Back when crude oil prices were at their peak, India was being talked about as one of the “fragile five” economies most at risk from a tightening of the U.S. Federal Reserve’s monetary policies. The country’s current account deficit stood at an uncomfortably high 4.8 percent of GDP. There were even murmurs that India might have to seek relief from the International Monetary Fund, until the government, spooked into action, imposed a sharp series of import controls — particularly on gold, for which India has a ravenous appetite.
Then, luckily, crude oil prices began to crash in the middle of 2014. So did the current account deficit, falling to 0.7 per cent of GDP in 2016-17. Now things are heading in the opposite direction: Kotak Institutional Equities worries that during 2018-19, India’s current account deficit could be as high 2.9 per cent of GDP.
In itself, that wouldn’t be a crisis. India has more than enough dollar reserves; capital inflows show no signs of stopping. But, the trend has been ugly enough for the rupee to crash and for worries about inflation to return. The central bank committee that sets monetary policy for India released the minutes of its last meeting recently and most members seem to think that the Reserve Bank of India might need to act soon. In other words, the incipient recovery might be choked off by higher rates even before it properly begins.
It’s a frustrating rerun: Once again, India’s insatiable thirst for imports seems destined hold it back. But, that’s really only half the story. While the cost of imports is rising, exports, in a well-run economy, should be rising to compensate.
Instead, India has consistently under-performed as an exporter. After the healthy start to 2018, export growth turned negative in March. Four years ago, India exported $310 billion worth of goods a year. Now, it exports $302 billion a year — the lowest, as a percentage of GDP, in a decade and a half. And anemic world trade isn’t to blame. Four years ago, Vietnam’s exports were $150 billion; in 2017, at $213 billion, they were worth 43 percent more.
India’s failure isn’t the inability to wean itself off imported crude. It’s that it has failed to compete in world markets so it can pay for the oil it needs.

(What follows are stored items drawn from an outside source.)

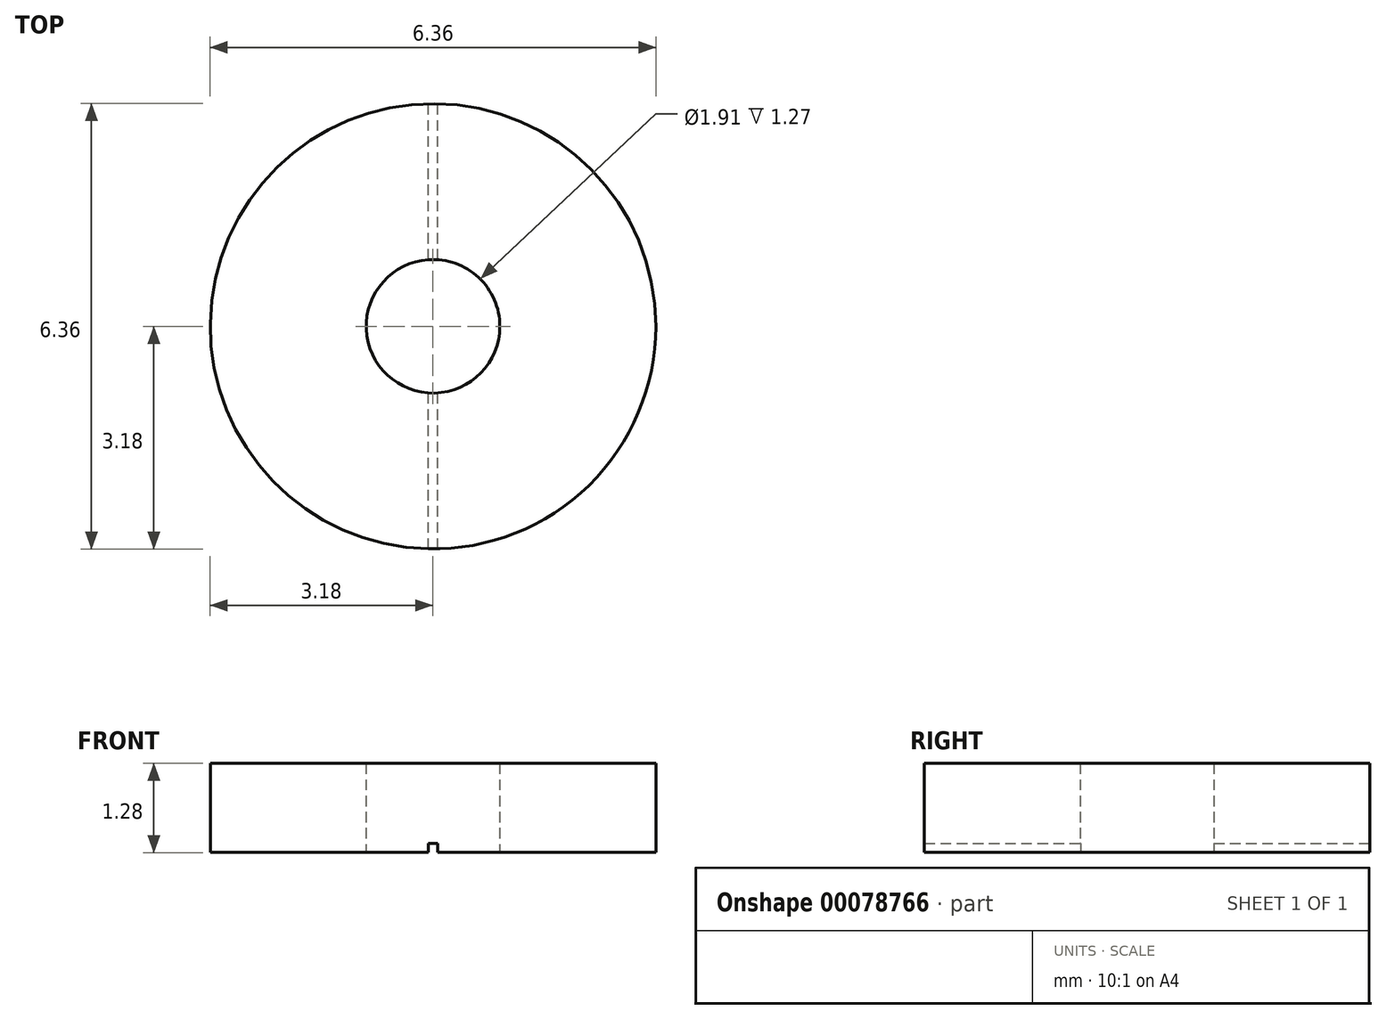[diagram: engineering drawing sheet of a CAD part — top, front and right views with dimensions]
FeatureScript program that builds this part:
annotation { "Feature Type Name" : "Feature", "Feature Type Description" : "" }
export const myFeature = defineFeature(function(context is Context, id is Id, definition is map)
    precondition{}
    {
        {
            var Q0;
            Q0=qCreatedBy(makeId("Top.planeOp"),FACE);
            var sketch = newSketch(context, id + "F0", { "sketchPlane" : qUnion([Q0])});
            skCircle(sketch, "E0", {"center": v(0, 0) * mm, "radius": 3.18 * mm});
            skCircle(sketch, "E1", {"center": v(0, 0) * mm, "radius": 0.95 * mm});
            skSolve(sketch);
        }
        {
            var Q0;
            Q0=makeQuery(id+"F0.imprint","IMPRINT",FACE,{"disambiguationData":[TD([[makeQuery(id+"F0.imprint","IMPRINT",EDGE,{"derivedFrom":sQuery(id+"F0.wireOp",EDGE,"E0")}),1.0]])]});
            extrude(context, id + "F1", {"entities" : qUnion([Q0]), "depth" : 1.27 * mm, "symmetric" : true});
        }
        {
            var Q0;
            Q0=makeQuery(id+"F1.opExtrude","CAP_FACE",FACE,{"disambiguationData":[OSD([sQuery(id+"F0.wireOp",EDGE,"E0"),sQuery(id+"F0.wireOp",EDGE,"E1")])],"isStart":true});
            var sketch = newSketch(context, id + "F2", { "sketchPlane" : qUnion([Q0])});
            skLineSegment(sketch, "E2.bottom", {"start": v(0.06, 3.81) * mm, "end": v(-0.06, 3.81) * mm});
            skLineSegment(sketch, "E2.top", {"start": v(0.06, -3.8) * mm, "end": v(-0.06, -3.8) * mm});
            skLineSegment(sketch, "E2.left", {"start": v(0.06, 3.81) * mm, "end": v(0.06, -3.8) * mm});
            skLineSegment(sketch, "E2.right", {"start": v(-0.06, 3.81) * mm, "end": v(-0.06, -3.8) * mm});
            skPoint(sketch, "E2.middle", {"position": v(0, 0) * mm});
            skSolve(sketch);
        }
        {
            var Q0;
            {var subQ0=sQuery(id+"F2.wireOp",EDGE,"E2.left");var subQ1=makeQuery(id+"F1.opExtrude","CAP_EDGE",EDGE,{"disambiguationData":[OSD([sQuery(id+"F0.wireOp",EDGE,"E0")])],"isStart":true});var subQ2=makeQuery(id+"F2.imprint","INTERSECT",VERTEX,{"disambiguationData":[OD(0.0)],"derivedFrom":[subQ1,subQ0]});Q0=makeQuery(id+"F2.imprint","IMPRINT",FACE,{"disambiguationData":[TD([[makeQuery(id+"F2.imprint","IMPRINT",EDGE,{"disambiguationData":[TD([[subQ2,-1.0]])],"derivedFrom":subQ0}),-1.0]])]});}
            var Q1;
            {var subQ0=sQuery(id+"F2.wireOp",EDGE,"E2.left");var subQ1=makeQuery(id+"F1.opExtrude","CAP_EDGE",EDGE,{"disambiguationData":[OSD([sQuery(id+"F0.wireOp",EDGE,"E0")])],"isStart":true});var subQ2=makeQuery(id+"F2.imprint","INTERSECT",VERTEX,{"disambiguationData":[OD(1.0)],"derivedFrom":[subQ1,subQ0]});Q1=makeQuery(id+"F2.imprint","IMPRINT",FACE,{"disambiguationData":[TD([[makeQuery(id+"F2.imprint","IMPRINT",EDGE,{"disambiguationData":[TD([[subQ2,1.0]])],"derivedFrom":subQ0}),-1.0]])]});}
            var Q2;
            {var subQ0=sQuery(id+"F2.wireOp",EDGE,"E2.top");Q2=makeQuery(id+"F2.imprint","IMPRINT",FACE,{"disambiguationData":[TD([[makeQuery(id+"F2.imprint","IMPRINT",EDGE,{"derivedFrom":subQ0}),-1.0]])]});}
            var Q3;
            {var subQ0=sQuery(id+"F2.wireOp",EDGE,"E2.left");var subQ1=makeQuery(id+"F1.opExtrude","CAP_EDGE",EDGE,{"disambiguationData":[OSD([sQuery(id+"F0.wireOp",EDGE,"E1")])],"isStart":true});var subQ2=makeQuery(id+"F2.imprint","INTERSECT",VERTEX,{"disambiguationData":[OD(0.0)],"derivedFrom":[subQ1,subQ0]});Q3=makeQuery(id+"F2.imprint","IMPRINT",FACE,{"disambiguationData":[TD([[makeQuery(id+"F2.imprint","IMPRINT",EDGE,{"disambiguationData":[TD([[subQ2,-1.0]])],"derivedFrom":subQ0}),-1.0]])]});}
            var Q4;
            {var subQ0=sQuery(id+"F2.wireOp",EDGE,"E2.bottom");Q4=makeQuery(id+"F2.imprint","IMPRINT",FACE,{"disambiguationData":[TD([[makeQuery(id+"F2.imprint","IMPRINT",EDGE,{"derivedFrom":subQ0}),1.0]])]});}
            extrude(context, id + "F3", {"entities" : qUnion([Q0, Q1, Q2, Q3, Q4]), "operationType" : NewBodyOperationType.REMOVE, "oppositeDirection" : true, "depth" : 0.13 * mm});
        }
    });
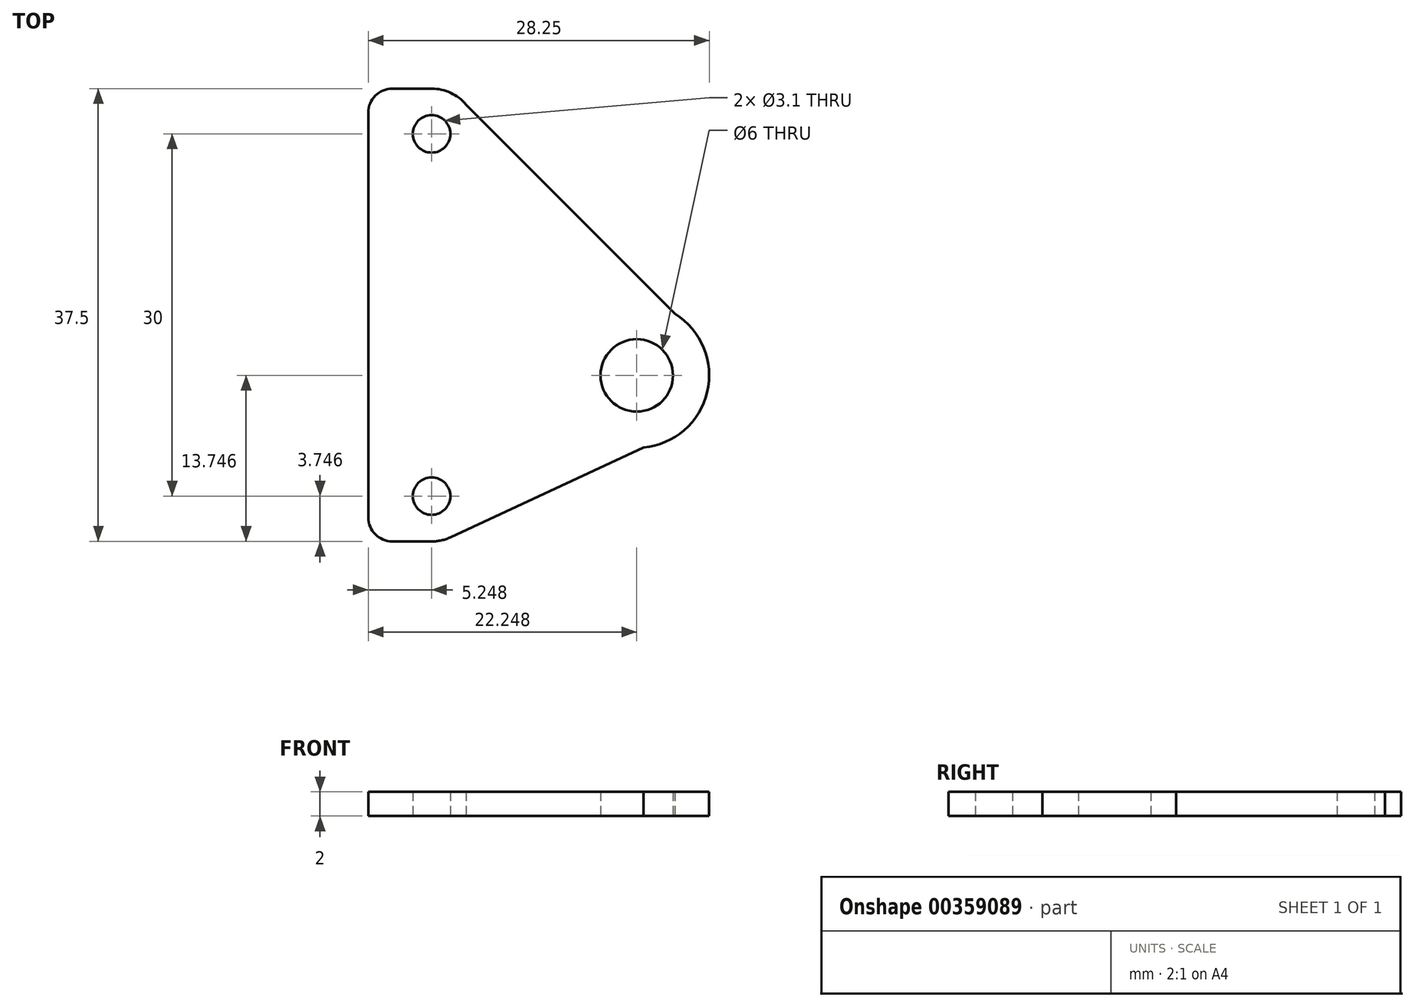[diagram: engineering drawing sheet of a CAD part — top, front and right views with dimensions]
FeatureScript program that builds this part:
annotation { "Feature Type Name" : "Feature", "Feature Type Description" : "" }
export const myFeature = defineFeature(function(context is Context, id is Id, definition is map)
    precondition{}
    {
        {
            var Q0;
            Q0=qCreatedBy(makeId("Top.planeOp"),FACE);
            var sketch = newSketch(context, id + "F0", { "sketchPlane" : qUnion([Q0])});
            skLineSegment(sketch, "E0", {"start": v(-16.17, 18.4) * mm, "end": v(-16.17, -11.6) * mm, "construction": true});
            skCircle(sketch, "E1", {"center": v(-16.17, 18.4) * mm, "radius": 1.55 * mm});
            skCircle(sketch, "E2", {"center": v(-16.17, -11.6) * mm, "radius": 1.55 * mm});
            skCircle(sketch, "E3", {"center": v(-16.17, 18.4) * mm, "radius": 3.75 * mm});
            skCircle(sketch, "E4", {"center": v(-16.17, -11.6) * mm, "radius": 3.75 * mm});
            skCircle(sketch, "E5", {"center": v(0.83, -1.6) * mm, "radius": 3 * mm});
            skLineSegment(sketch, "E6", {"start": v(0.83, -1.6) * mm, "end": v(-16.17, -1.6) * mm});
            skCircle(sketch, "E7", {"center": v(0.83, -1.6) * mm, "radius": 6 * mm});
            skLineSegment(sketch, "E8", {"start": v(-13.3, 20.81) * mm, "end": v(4, 3.5) * mm});
            skLineSegment(sketch, "E9", {"start": v(1.37, -7.58) * mm, "end": v(-14.6, -15) * mm});
            skLineSegment(sketch, "E10", {"start": v(-19.92, 18.4) * mm, "end": v(-19.92, -11.6) * mm, "construction": true});
            skLineSegment(sketch, "E11", {"start": v(-21.42, 3.4) * mm, "end": v(-21.42, 20.15) * mm});
            skPoint(sketch, "E11.startSnap0", {"position": v(-19.92, 3.4) * mm});
            skLineSegment(sketch, "E12", {"start": v(-21.42, 3.4) * mm, "end": v(-21.42, -13.35) * mm});
            skLineSegment(sketch, "E13", {"start": v(-16.17, 22.15) * mm, "end": v(-19.42, 22.15) * mm});
            skLineSegment(sketch, "E14", {"start": v(-16.17, -15.35) * mm, "end": v(-19.42, -15.35) * mm});
            skPoint(sketch, "E15.orphan", {"position": v(-21.42, 20.3) * mm});
            skPoint(sketch, "E16.orphan", {"position": v(-21.42, -10.1) * mm});
            skPoint(sketch, "E17.visualSharp", {"position": v(-21.42, 22.15) * mm});
            skArc(sketch, "E17.filletArc", {"start": v(-19.42, 22.15) * mm, "mid": v(-20.84, 21.56) * mm, "end": v(-21.42, 20.15) * mm});
            skPoint(sketch, "E18.visualSharp", {"position": v(-21.42, -15.35) * mm});
            skArc(sketch, "E18.filletArc", {"start": v(-21.42, -13.35) * mm, "mid": v(-20.84, -14.77) * mm, "end": v(-19.42, -15.35) * mm});
            skSolve(sketch);
        }
        {
            var Q0;
            Q0 = qSketchRegion(id + "F0", true);
            extrude(context, id + "F1", {"entities" : qUnion([Q0]), "depth" : 2 * mm, "offsetDistance" : 25 * mm});
        }
    });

India has wasted the easy years since 2014, when it should have reformed its export processes, cut red tape, backed its manufacturers and pushed them to go out and create new markets. Instead, export processes are by and large just as complex and inefficient as they were four years ago. Tax incentives for exporters have been withdrawn, tax refunds withheld and the entire orientation of India’s economy turned inward. Instead of building up exports, India has decided to try and ward off imports; the government has raised tariffs across the board, for the first time in a generation.
There’s still time to reverse things. If the rupee does in fact hit record lows, India shouldn’t mourn. It should see the new level as a boost for its exporters, an unhoped-for reduction in the price of Indian goods. The government should follow up by slashing red tape and the tariffs that keep Indian companies from integrating with global supply chains. India’s import dependence need not be a chronic disease. There is a cure: exports.